Applying for and receiving grants can be tricky. In D'Avirro's case, the team had to demonstrate that the mural project would provide a significant service to the community and that the benches would bring more people to the park. The group pledged to work with the local Precita Eyes Mural Arts Association and the city art commission, hold community meetings to design the bench murals, and enlist neighborhood volunteers to help place the tiny tiles onto the benches.

They succeeded. After eight months of neighbors working together on weekends, Crocker Amazon Park had five benches that each told a story -- the creation of man, for example -- and a place for neighborhood families to spend time.

Levine says there tends to be more grant money available for groups providing a "concrete service," like starting a program to serve hot lunches at local schools, with which your PTA chapter can help, or to provide transportation services. In St. Paul, Minn., a group of parents and neighborhood leaders saw a need for a new bus system. Meanwhile, the Center for Democracy and Citizenship and the Neighborhood Learning Community, comprising several local organizations, schools, and libraries, were looking for a way to ferry children to extracurricular activities at community centers, parks, libraries, and events organized by groups like the Boys & Girls Club and Girl Scouts. The different groups had the same idea: "What if transportation wasn't a problem?" says Tveit.

Together, they designed a plan for the West Side Circulator. The Center for Democracy and Citizenship secured a grant and the bus started operation in 2003, serving 17 youth organizations at no cost to the riders. Spurred by the clear and immediate difference the West Side Circulator had made in the community, the St. Paul mayor's office took the idea to the other side of town. The East Side Circulator began operating on the same principles in 2007.

Making a difference on your street, in your school, or even in your local government doesn't mean you have to quit your day job. D'Avirro and many of the parents involved with St.

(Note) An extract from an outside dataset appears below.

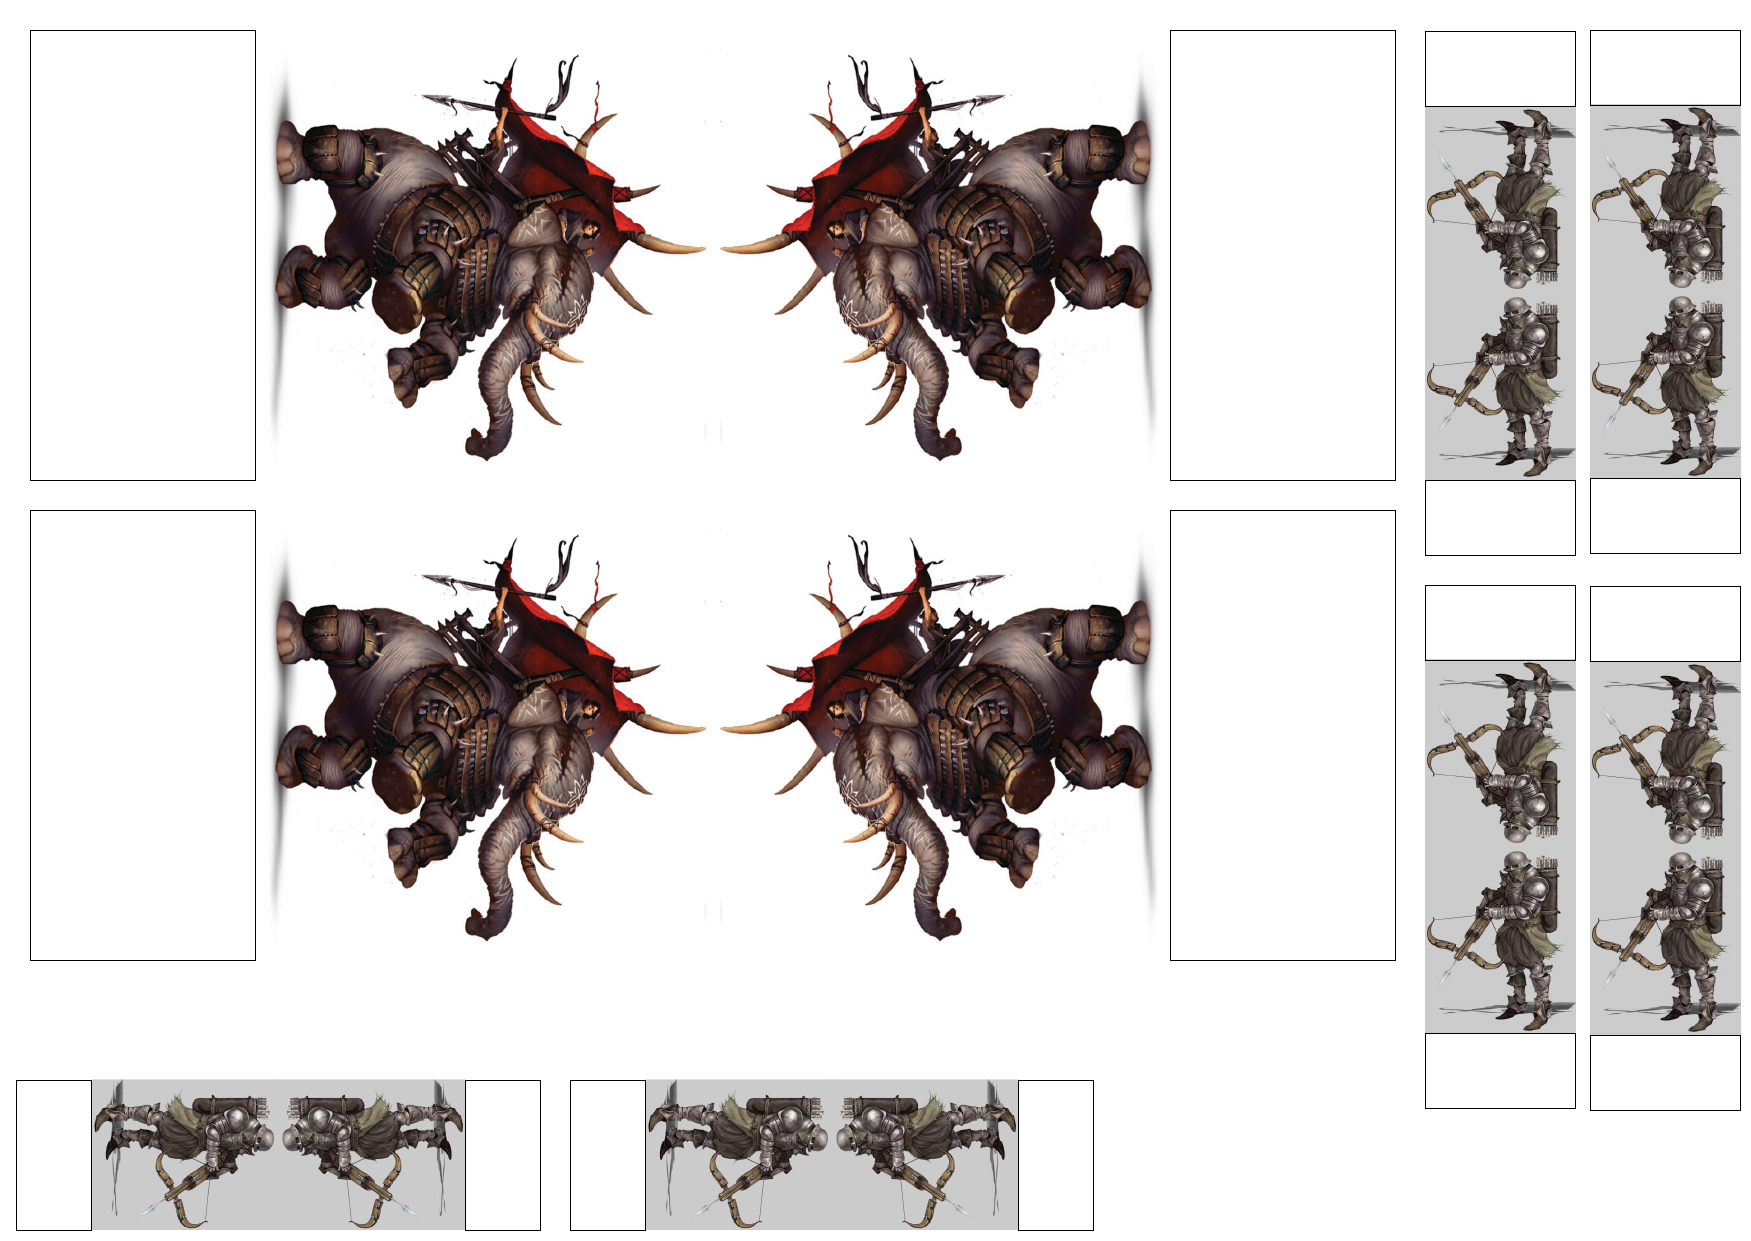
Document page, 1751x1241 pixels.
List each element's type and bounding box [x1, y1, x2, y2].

Paul's West Side Circulator held down jobs unrelated to the services they were organizing. The biggest hurdle these groups faced wasn't about finding the time. It was getting others to jump on board with their ideas. "There's always going to be a bit of cynicism," says D'Avirro. "Like, 'We've seen this before. It's not going to happen,' or, 'Why should I do this if I already pay taxes?' "

But after people see the impact a group of ordinary citizens can have, others begin to extend their hands. Back in Burlington, for example, a man logged on to Front Porch Forum and reported, to 500 neighbors, a pothole "so big they said they could lose a child in it," says Wood-Lewis. "And the next day, the asphalt truck is out there."

As the neighborhood Web forum caught on, users began to wonder about the people behind the postings. "Instead of living among familiar strangers, people are seeing these posts and now you know somebody," says Wood-Lewis. "It's a fundamental, grass-roots, meaningful change."